Some people will say that your student years are the best of your life. Whether there’s any truth in that or not, you can relive them at this first-class hotel in the heart of Oxford, designed with nods to notable alumni from the famous university.
The Randolph Hotel, right next to the Ashmolean Museum and Balliol College, has been around since the mid-nineteenth century, but was taken over and given a uni-style makeover in 2019 by a Chicago-based company that runs various other graduate-style hotels in the US and in Cambridge.
Theme-wise, they really go in for it: Oscar Wilde’s portrait looks over your bed as you sleep, Lewis Carroll-inspired lampshades take pride of place on bedside tables and large college crests hang in the stairwell. And while the gaudy, Victorian-style decor (OTT wallpaper, clashing curtains and carpet, the lot), might not be to everyone’s taste, there’s no denying that the attention to detail is impressive. There are even gimmicky key cards for the guest rooms, designed as the student IDs of celebrated alumni like Stephen Hawking and T.S. Eliot (we were half expecting to have to do an entrance exam at check-in).
The Alice, the main restaurant, is an ‘Alice and Wonderland’-themed affair, nodding to the author (and Oxford grad) Lewis Carroll. It comes complete with playful paintings of characters like the Cheshire Cat, sparkly chandeliers and Sketch-style pink seating, plus a stunning bar that looks like something out of ‘The Great Gatsby’. The menu focuses on contemporary British dishes, with a slant towards fish and beef – we recommend the whole plaice with samphire and brown shrimp butter, and the parmesan tart with pickled mushrooms for veggies.

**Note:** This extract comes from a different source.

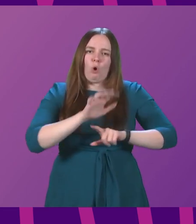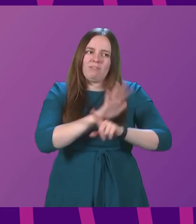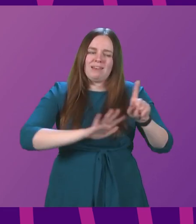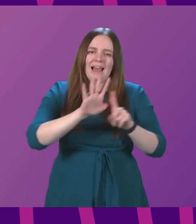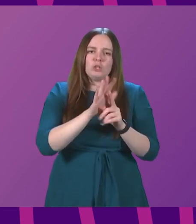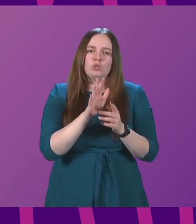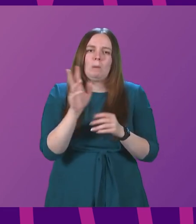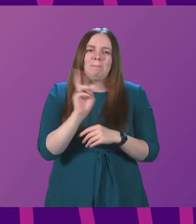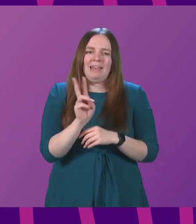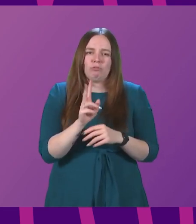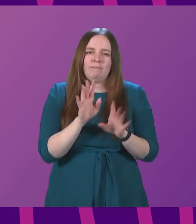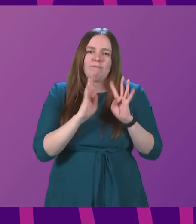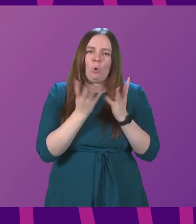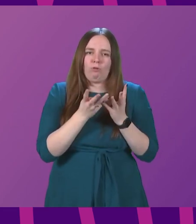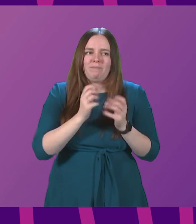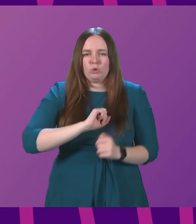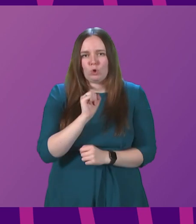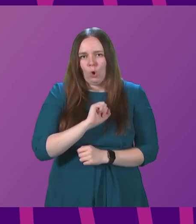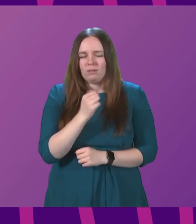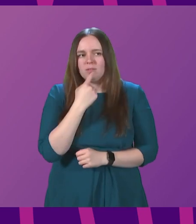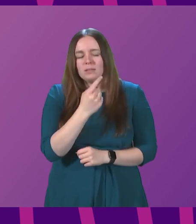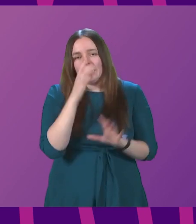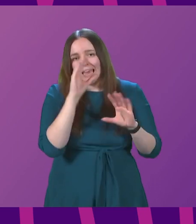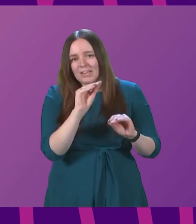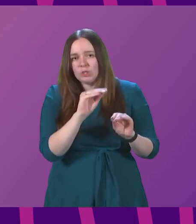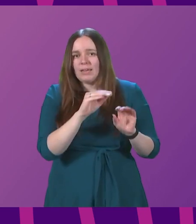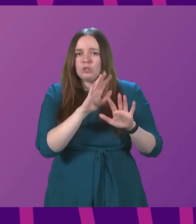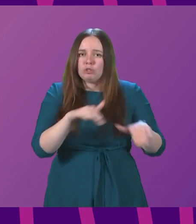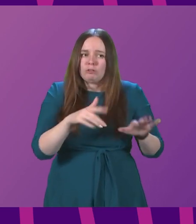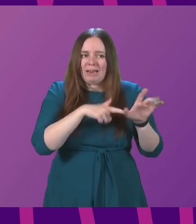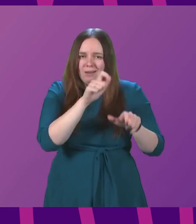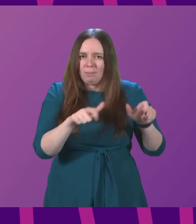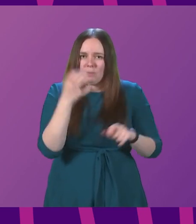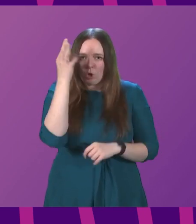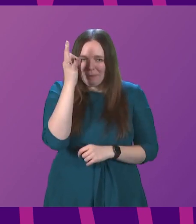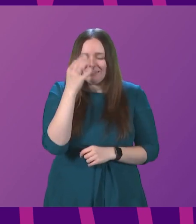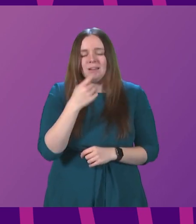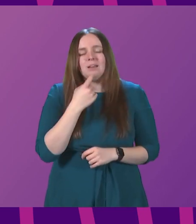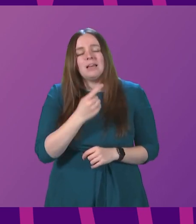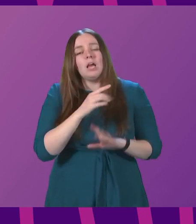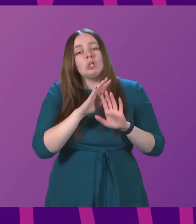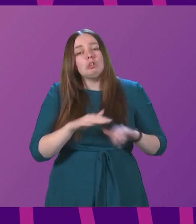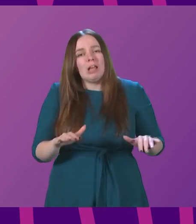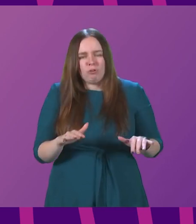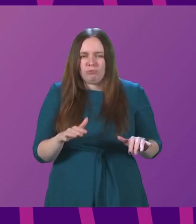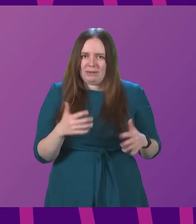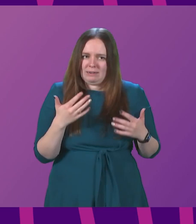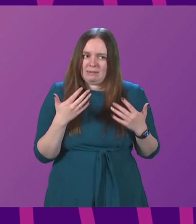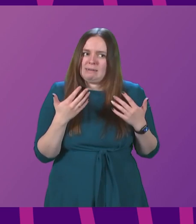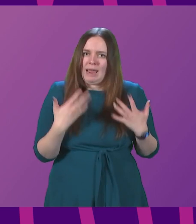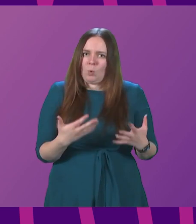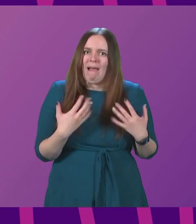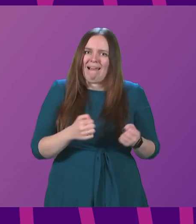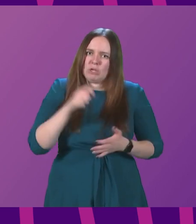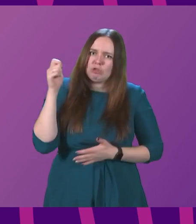Forum of Scotland, told the Education Children and Young People Committee that children are under stricter mitigations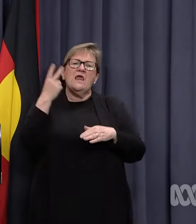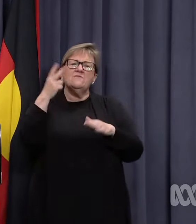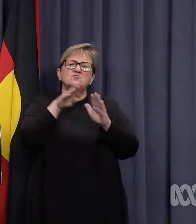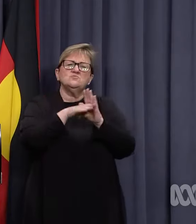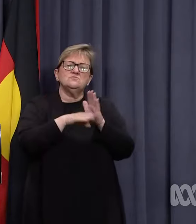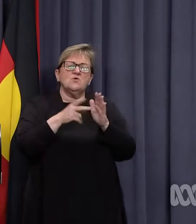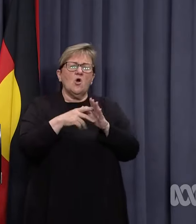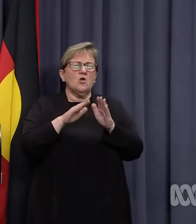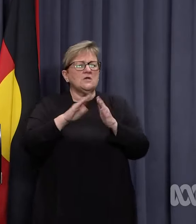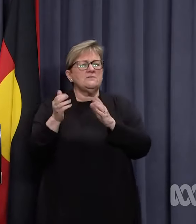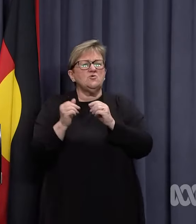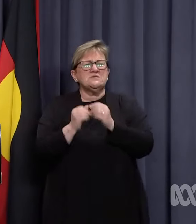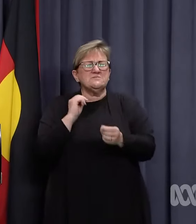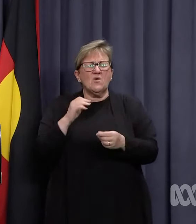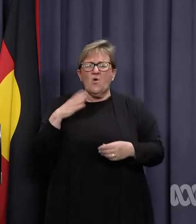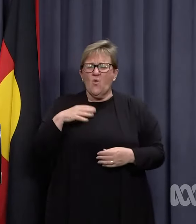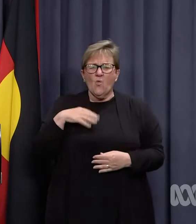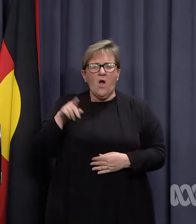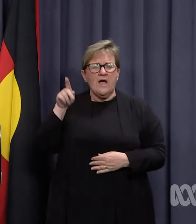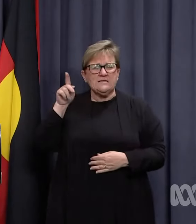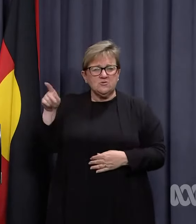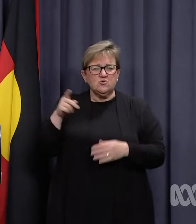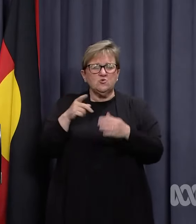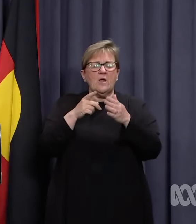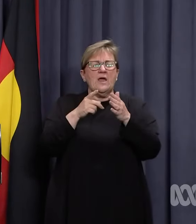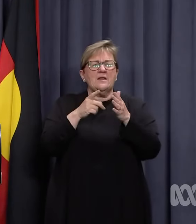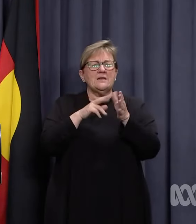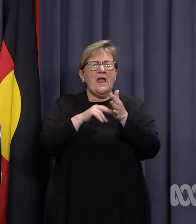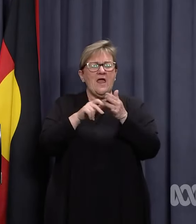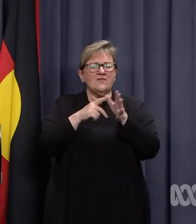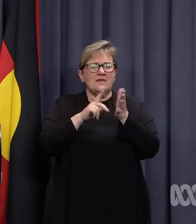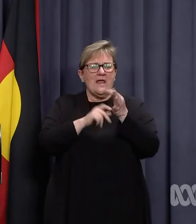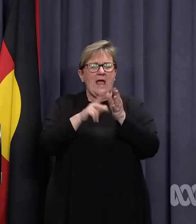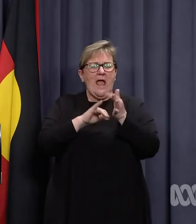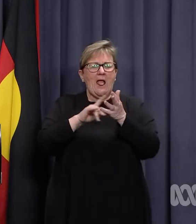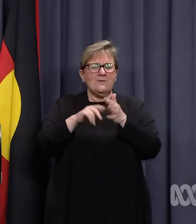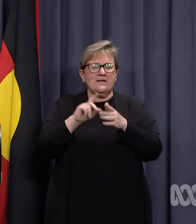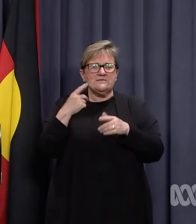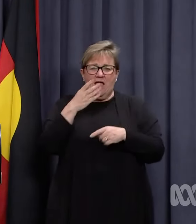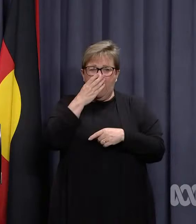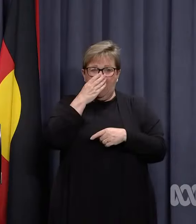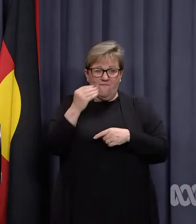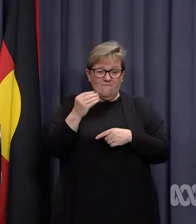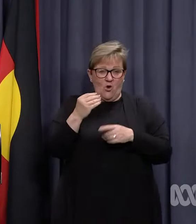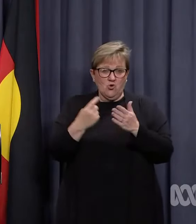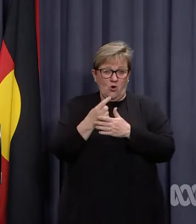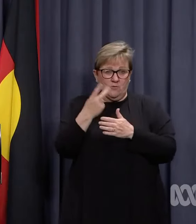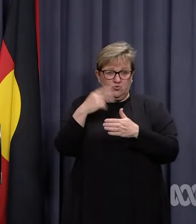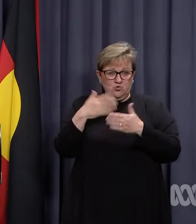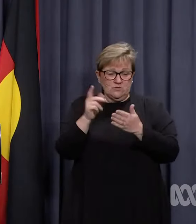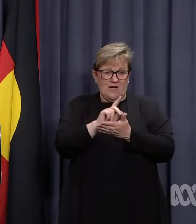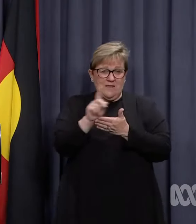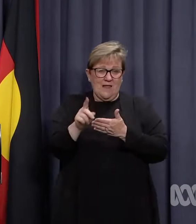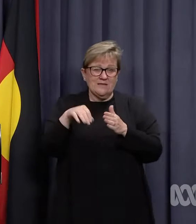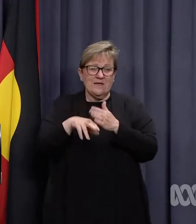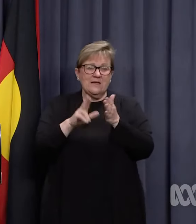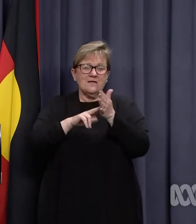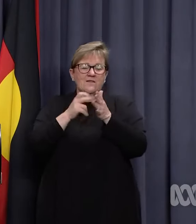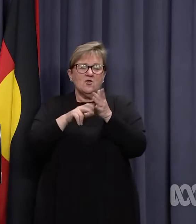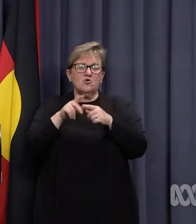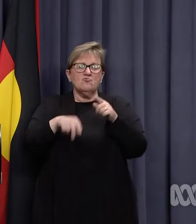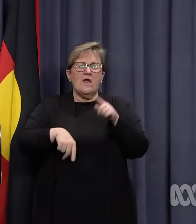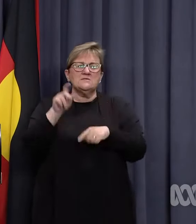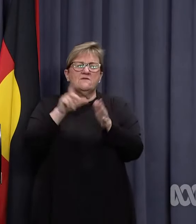on community sport, why did you and Anthony Albanese attend a photo op two days after those restrictions started at the Miranda Football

Once you get over all of the institutional pomp, the hotel itself is a stunning and convenient base for a weekend away. Just over an hour’s train ride from London, it’s slap-bang in the city centre, and very near all the historic attractions, pubs and restaurants. The front rooms look out over the gorgeous Neoclassical Ashmolean, while all of the public areas are airy, high-ceilinged and grandly furnished. Full marks.